As I said, a fun derpy build but hugely pointless.

[Gus Smedstad]

"Can you do it" is often an interesting enough reason to explore an idea, even if it doesn't pan out.

I'm not sold on the CO2 -> oil conversion, since by the time you can build something like this, you have plenty of renewable energy.

However, the last time I built a sleet wheat farm, I was perpetually starving for dirt. So CO2 -> dirt is kind of attractive, and solar panels don't render that conversion meaningless.

I strongly suspect, though, that the answer to dirt shortages now is pips. I'm still playing a Terra asteroid, so I don't have any naturally occurring ones, but I did get some pips and acorns from the printer, and I've been experimenting with them. They seem like a pretty strong, renewable source of dirt. So probably the CO2 -> dirt isn't worth it either.

[Hakon]

2 hours ago, Lifegrow said:

hugely pointless.

If I am not mistaken, you can feed 27 dupes with oxygen if you use natural gas and electrolyzers. That isn't pointless.

Spoiler

1869 / 600 x 0.888 x 10 = 27,7 dupes

Are my calculatios correct?

 

[Zarquan]

Ok, so I have done the math.  Arbor trees vs capturing CO2 from space on resources per tile. 

I will not be considering slickster farms in tile cost, as I can theoretically fit any number of untended tame slicksters in a fixed number of tiles.

Note that the actual structure of the machine has no real effect on capturing CO2, but simply the space the meteors have to fall.   This scheme uses around 12720 tiles.

EDIT:  I actually did the math wrong here, but I redid it in the math in my sour gas vs arbor trees thread on water.

The point is that domestic trees produce 0.873 g/s/tile water.  In the space given, I could create 6,663 kg/cycle water.  With wild trees, that increases to 2.592 g/s/tile water, or 19,782 kg/cycle water.  They can also feed a lot more slicksters, around 14503 slicksters for domestic or 6,231.5 slicksters for wild.  Of course, this is theoretical.  That many slicksters would make the critters on the map think very slowly and they might start to starve to death before they think to eat or some other similar fate.

Spoiler

12 domestic arbor trees, 4 ethanol distilleries, and 1 petroleum generator is one uni.  Including floors, this takes around 180 tiles.  Using slicksters, this setup results in 800 kg/cycle of CO2, which feeds 160 slicksters.  They also produce a profit of 160 kg/cycle water, sheerly by coincidence.  Anyway, if we get around 2 of these, we get as much water as we do from space.  If we get 6 of these (72 trees, 12 distilleries, and 6 petroleum generators), we get more water and more slicksters.  Plus polluted dirt on top of it.  And this would take up 1080 tiles.  So, since we can get an infinite number of arbor trees, arbor trees are a better use of the space.

 

16 hours ago, Hakon said:

If I am not mistaken, you can feed 27 dupes with oxygen if you use natural gas and electrolyzers. That isn't pointless.

  Reveal hidden contents

1869 / 600 x 0.888 x 10 = 27,7 dupes

Are my calculatios correct?

*-*-*

#### [Exercise description]
Reproduce, word for word, the part of the forum thread above that opens with the words containing "As I said, a" and closes with "worth it either.".

[Human pose images with their coordinates]
*-*-*

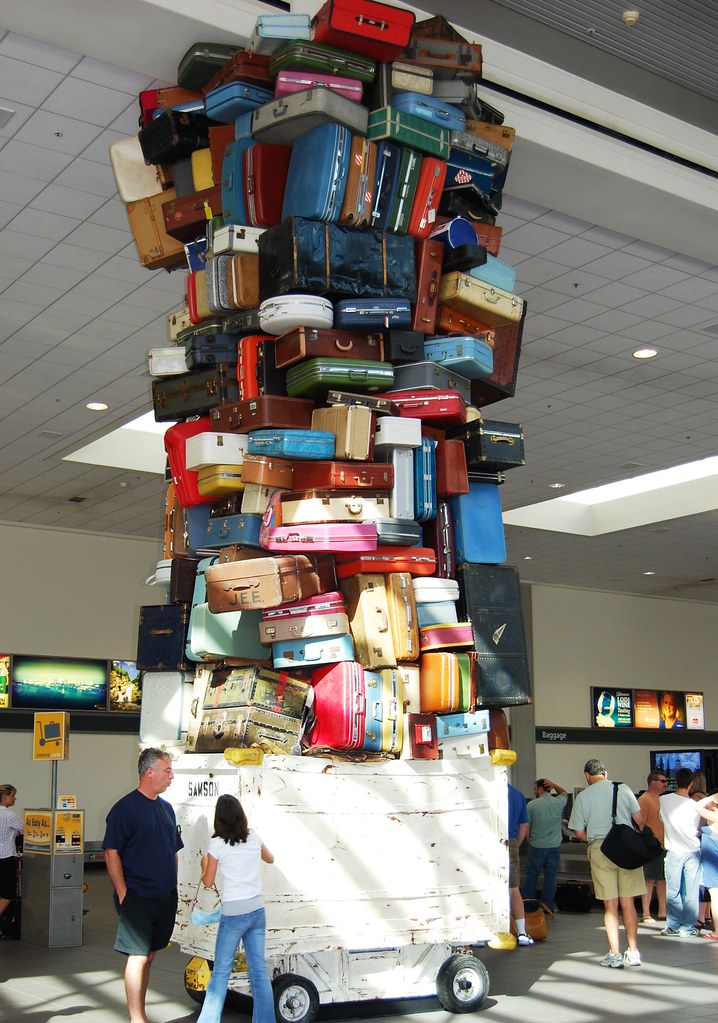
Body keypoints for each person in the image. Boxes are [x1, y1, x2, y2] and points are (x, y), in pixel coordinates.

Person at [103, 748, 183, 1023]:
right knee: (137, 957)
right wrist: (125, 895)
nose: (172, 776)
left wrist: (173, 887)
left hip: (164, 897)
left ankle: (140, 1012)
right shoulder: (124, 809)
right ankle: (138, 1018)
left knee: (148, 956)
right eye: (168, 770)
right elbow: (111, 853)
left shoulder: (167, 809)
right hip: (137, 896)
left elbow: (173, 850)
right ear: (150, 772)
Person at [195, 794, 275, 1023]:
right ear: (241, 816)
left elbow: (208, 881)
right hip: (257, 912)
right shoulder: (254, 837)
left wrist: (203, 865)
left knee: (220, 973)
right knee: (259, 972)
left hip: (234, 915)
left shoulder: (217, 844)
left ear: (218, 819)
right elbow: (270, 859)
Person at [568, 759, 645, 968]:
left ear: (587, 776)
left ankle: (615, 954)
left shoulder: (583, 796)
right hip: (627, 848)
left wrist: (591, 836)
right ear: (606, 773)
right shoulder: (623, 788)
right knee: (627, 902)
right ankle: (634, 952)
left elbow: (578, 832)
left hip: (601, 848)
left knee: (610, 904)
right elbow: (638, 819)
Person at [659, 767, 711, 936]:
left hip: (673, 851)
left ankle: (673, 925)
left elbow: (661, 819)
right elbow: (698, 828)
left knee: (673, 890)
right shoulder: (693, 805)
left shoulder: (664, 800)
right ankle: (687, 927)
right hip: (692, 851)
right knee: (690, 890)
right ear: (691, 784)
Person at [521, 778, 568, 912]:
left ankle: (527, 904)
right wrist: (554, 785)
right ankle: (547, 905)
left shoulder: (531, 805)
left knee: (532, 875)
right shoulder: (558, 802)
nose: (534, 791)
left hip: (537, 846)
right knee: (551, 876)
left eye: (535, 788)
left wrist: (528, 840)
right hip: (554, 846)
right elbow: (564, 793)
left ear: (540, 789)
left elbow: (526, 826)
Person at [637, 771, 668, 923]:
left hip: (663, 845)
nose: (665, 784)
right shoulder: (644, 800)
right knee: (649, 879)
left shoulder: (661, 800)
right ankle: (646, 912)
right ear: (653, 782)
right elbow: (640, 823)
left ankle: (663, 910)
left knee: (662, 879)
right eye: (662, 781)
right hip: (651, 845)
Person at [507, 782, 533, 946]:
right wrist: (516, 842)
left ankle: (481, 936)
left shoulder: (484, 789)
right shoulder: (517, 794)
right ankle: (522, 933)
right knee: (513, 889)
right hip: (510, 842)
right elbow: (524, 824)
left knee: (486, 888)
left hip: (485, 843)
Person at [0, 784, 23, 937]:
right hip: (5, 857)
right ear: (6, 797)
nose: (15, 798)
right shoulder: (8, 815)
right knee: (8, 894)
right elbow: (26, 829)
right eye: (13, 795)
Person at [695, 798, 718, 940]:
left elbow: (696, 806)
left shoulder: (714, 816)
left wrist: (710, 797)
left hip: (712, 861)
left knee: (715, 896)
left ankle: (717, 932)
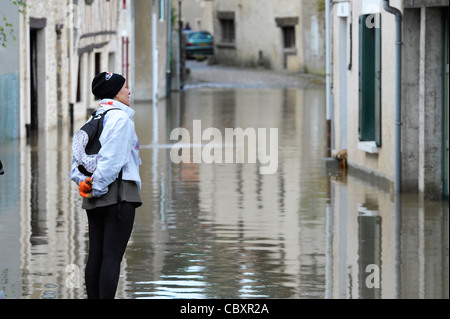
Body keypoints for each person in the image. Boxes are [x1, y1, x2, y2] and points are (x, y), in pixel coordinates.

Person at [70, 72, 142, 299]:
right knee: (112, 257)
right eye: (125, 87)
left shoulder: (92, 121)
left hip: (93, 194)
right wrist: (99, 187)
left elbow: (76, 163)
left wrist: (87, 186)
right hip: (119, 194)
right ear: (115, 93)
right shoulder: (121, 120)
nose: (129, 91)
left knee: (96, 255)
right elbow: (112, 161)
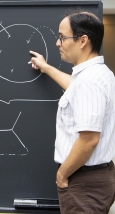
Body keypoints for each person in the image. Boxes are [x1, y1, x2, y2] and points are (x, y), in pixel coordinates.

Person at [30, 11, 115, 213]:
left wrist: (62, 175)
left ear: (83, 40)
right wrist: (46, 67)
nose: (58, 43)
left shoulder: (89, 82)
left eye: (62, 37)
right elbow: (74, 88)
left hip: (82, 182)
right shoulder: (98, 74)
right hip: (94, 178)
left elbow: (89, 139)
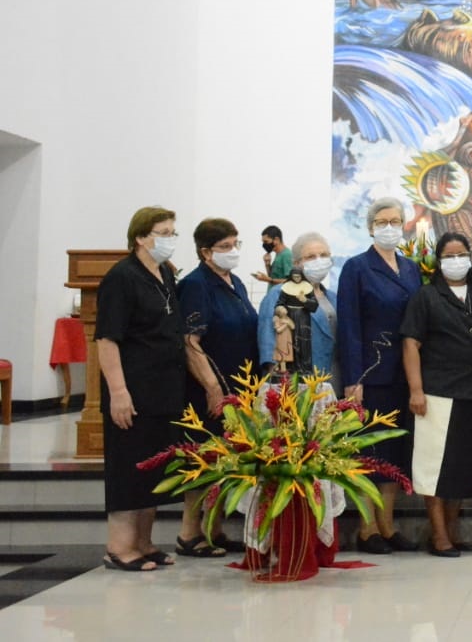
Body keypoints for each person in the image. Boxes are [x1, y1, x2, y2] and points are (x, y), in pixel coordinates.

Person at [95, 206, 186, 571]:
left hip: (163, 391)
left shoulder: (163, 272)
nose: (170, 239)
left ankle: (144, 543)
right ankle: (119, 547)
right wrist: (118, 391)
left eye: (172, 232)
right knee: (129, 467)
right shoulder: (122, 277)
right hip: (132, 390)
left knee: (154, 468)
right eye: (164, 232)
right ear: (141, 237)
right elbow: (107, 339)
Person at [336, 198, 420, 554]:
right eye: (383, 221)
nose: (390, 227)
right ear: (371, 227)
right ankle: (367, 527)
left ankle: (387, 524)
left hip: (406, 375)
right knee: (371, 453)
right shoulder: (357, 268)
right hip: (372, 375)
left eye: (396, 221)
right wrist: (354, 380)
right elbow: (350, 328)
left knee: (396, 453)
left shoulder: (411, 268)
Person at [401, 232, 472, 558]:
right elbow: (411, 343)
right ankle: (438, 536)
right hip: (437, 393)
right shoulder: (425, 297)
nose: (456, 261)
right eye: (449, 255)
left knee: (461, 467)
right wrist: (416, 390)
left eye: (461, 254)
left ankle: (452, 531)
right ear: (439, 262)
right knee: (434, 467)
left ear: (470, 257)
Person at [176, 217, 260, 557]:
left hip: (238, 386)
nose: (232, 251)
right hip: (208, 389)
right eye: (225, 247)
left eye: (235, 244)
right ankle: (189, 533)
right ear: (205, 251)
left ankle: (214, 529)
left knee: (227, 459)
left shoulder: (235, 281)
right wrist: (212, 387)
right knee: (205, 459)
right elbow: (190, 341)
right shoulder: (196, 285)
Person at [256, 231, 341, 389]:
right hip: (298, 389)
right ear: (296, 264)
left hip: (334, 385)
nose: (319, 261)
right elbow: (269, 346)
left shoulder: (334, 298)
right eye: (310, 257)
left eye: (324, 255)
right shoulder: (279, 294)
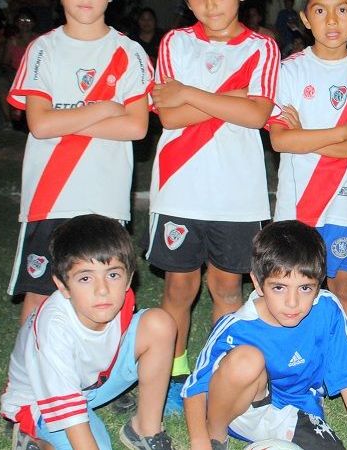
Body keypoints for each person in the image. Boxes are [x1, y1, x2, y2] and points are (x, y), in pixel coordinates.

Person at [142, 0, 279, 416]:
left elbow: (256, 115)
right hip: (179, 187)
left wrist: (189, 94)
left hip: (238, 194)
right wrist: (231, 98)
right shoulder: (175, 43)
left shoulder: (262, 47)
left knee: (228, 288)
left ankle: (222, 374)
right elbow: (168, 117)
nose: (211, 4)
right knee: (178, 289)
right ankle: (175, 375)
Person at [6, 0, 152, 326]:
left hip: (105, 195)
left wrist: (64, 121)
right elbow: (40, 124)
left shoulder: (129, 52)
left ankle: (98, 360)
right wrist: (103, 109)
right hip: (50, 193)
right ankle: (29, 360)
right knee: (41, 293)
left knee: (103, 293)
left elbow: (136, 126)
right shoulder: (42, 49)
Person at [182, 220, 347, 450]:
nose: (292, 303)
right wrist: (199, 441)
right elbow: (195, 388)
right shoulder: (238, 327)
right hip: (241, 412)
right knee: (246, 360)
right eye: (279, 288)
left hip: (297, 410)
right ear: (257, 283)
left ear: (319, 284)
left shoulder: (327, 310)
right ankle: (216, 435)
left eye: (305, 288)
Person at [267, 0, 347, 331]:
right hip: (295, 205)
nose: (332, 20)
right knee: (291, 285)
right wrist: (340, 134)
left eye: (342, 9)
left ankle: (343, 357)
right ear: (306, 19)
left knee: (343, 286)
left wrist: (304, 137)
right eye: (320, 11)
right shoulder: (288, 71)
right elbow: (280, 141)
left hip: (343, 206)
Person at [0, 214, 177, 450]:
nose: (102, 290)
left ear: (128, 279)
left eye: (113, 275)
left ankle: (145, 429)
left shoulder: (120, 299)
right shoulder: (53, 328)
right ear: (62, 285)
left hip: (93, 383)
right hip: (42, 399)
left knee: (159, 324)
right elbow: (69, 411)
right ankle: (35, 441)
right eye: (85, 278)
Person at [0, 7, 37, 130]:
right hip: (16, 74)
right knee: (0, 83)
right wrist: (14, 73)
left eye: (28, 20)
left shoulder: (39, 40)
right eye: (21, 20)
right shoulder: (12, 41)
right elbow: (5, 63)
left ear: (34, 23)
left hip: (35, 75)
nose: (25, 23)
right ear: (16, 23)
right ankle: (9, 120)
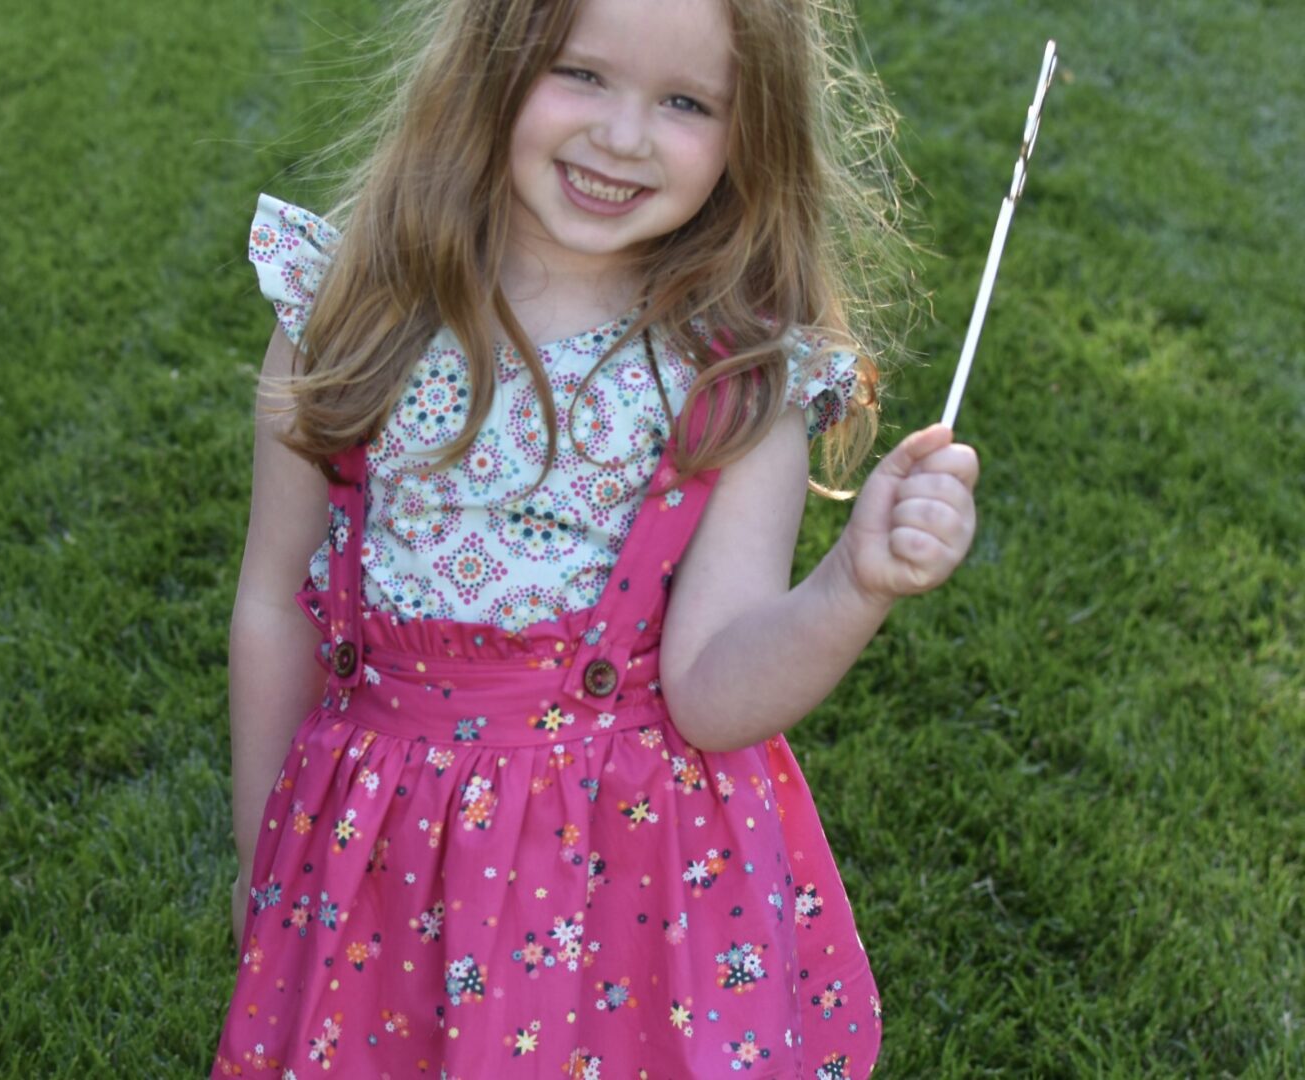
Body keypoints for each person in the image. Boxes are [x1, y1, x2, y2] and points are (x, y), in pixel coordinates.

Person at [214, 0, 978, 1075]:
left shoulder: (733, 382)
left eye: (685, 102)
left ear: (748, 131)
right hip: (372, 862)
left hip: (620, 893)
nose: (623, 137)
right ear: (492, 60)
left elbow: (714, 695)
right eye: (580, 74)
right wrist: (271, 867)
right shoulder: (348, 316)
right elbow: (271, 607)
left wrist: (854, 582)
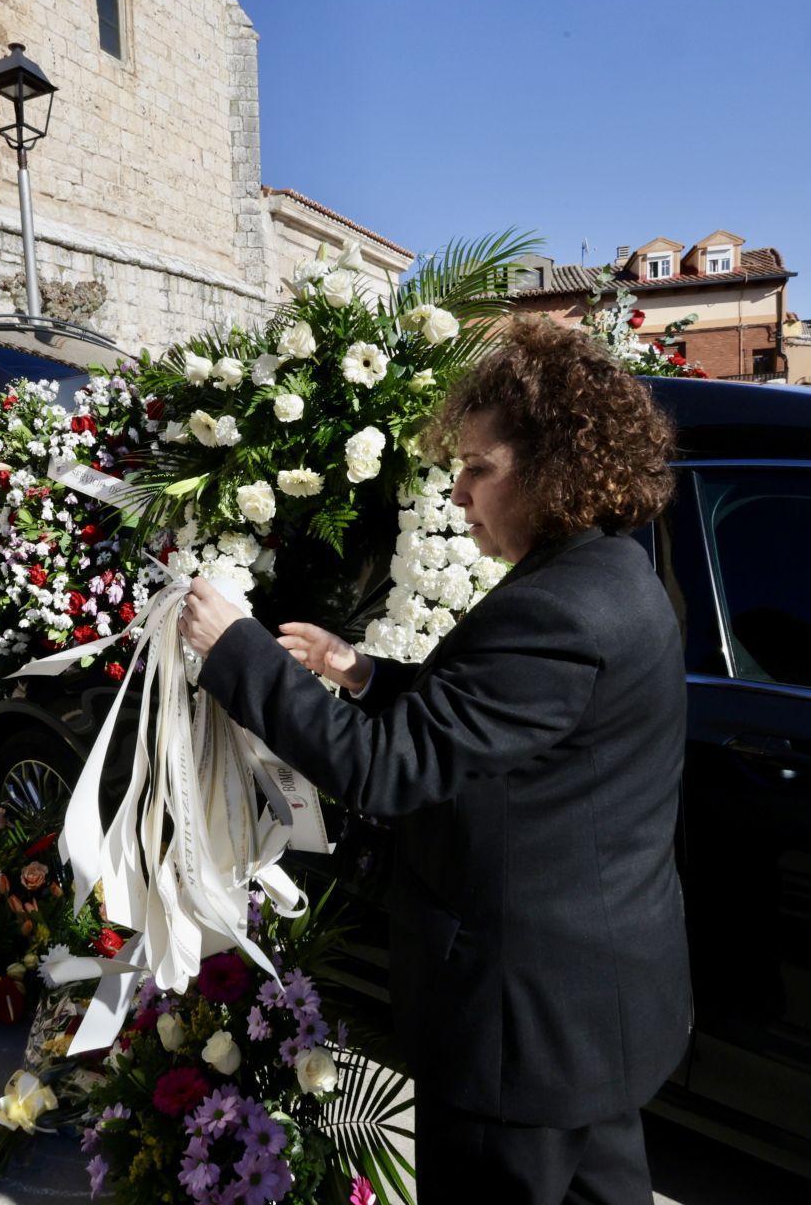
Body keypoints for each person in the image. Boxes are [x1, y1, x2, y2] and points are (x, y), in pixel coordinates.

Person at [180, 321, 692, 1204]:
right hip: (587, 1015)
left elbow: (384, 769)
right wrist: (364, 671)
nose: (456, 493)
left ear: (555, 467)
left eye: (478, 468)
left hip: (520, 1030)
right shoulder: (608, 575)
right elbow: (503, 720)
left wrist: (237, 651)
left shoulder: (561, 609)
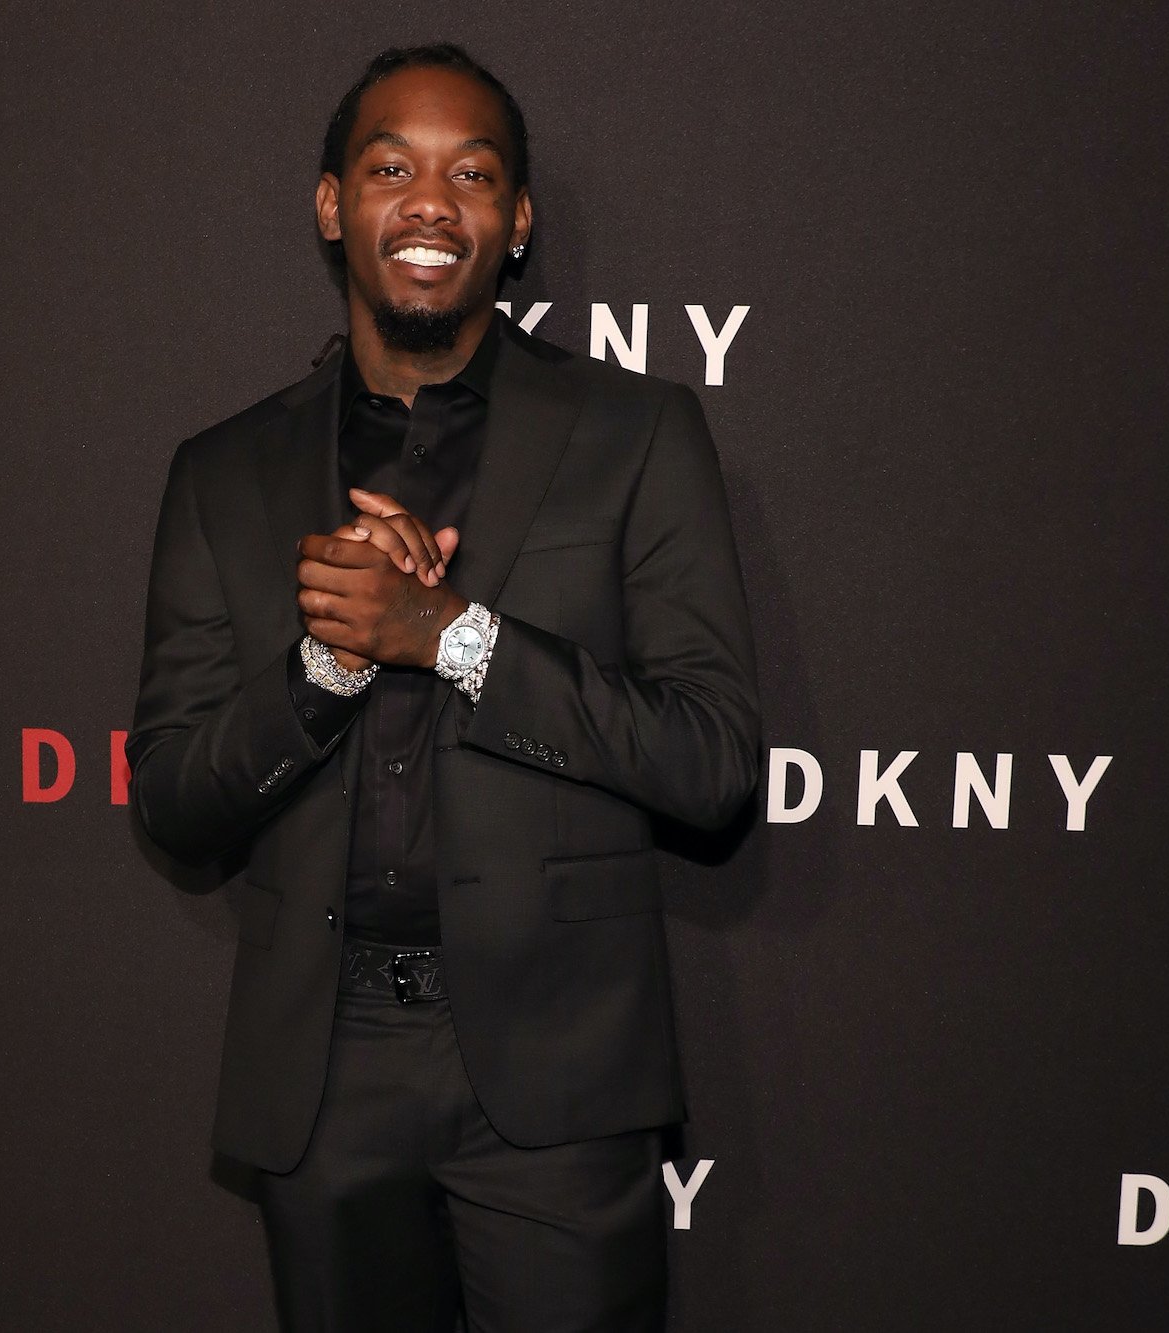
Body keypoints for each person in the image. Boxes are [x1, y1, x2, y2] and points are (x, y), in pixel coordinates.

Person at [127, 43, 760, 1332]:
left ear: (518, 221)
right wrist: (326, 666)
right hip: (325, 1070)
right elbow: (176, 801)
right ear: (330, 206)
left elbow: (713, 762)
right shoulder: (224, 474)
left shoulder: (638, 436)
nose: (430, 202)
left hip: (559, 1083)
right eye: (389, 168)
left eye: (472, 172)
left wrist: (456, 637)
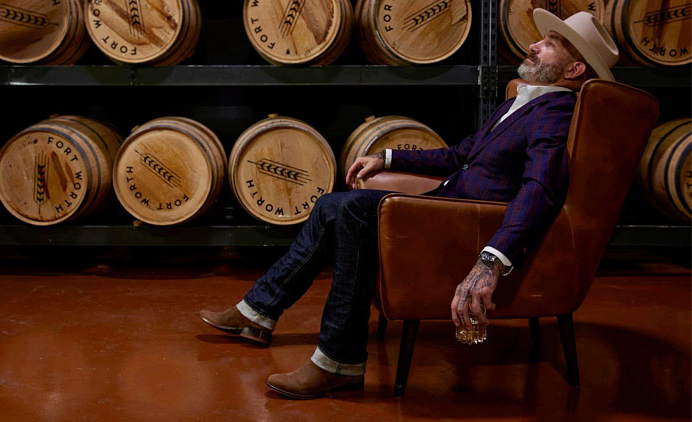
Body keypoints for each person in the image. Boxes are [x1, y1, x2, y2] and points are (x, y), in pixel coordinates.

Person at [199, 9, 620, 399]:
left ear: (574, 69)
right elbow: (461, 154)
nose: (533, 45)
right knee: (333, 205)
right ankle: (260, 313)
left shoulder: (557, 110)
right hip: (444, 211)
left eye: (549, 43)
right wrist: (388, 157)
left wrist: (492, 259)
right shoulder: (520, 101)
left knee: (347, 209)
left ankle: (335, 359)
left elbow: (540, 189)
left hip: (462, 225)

*-*-*

#### [Result]
As I said, a fun derpy build but hugely pointless.

[Gus Smedstad]

"Can you do it" is often an interesting enough reason to explore an idea, even if it doesn't pan out.

I'm not sold on the CO2 -> oil conversion, since by the time you can build something like this, you have plenty of renewable energy.

However, the last time I built a sleet wheat farm, I was perpetually starving for dirt. So CO2 -> dirt is kind of attractive, and solar panels don't render that conversion meaningless.

I strongly suspect, though, that the answer to dirt shortages now is pips. I'm still playing a Terra asteroid, so I don't have any naturally occurring ones, but I did get some pips and acorns from the printer, and I've been experimenting with them. They seem like a pretty strong, renewable source of dirt. So probably the CO2 -> dirt isn't worth it either.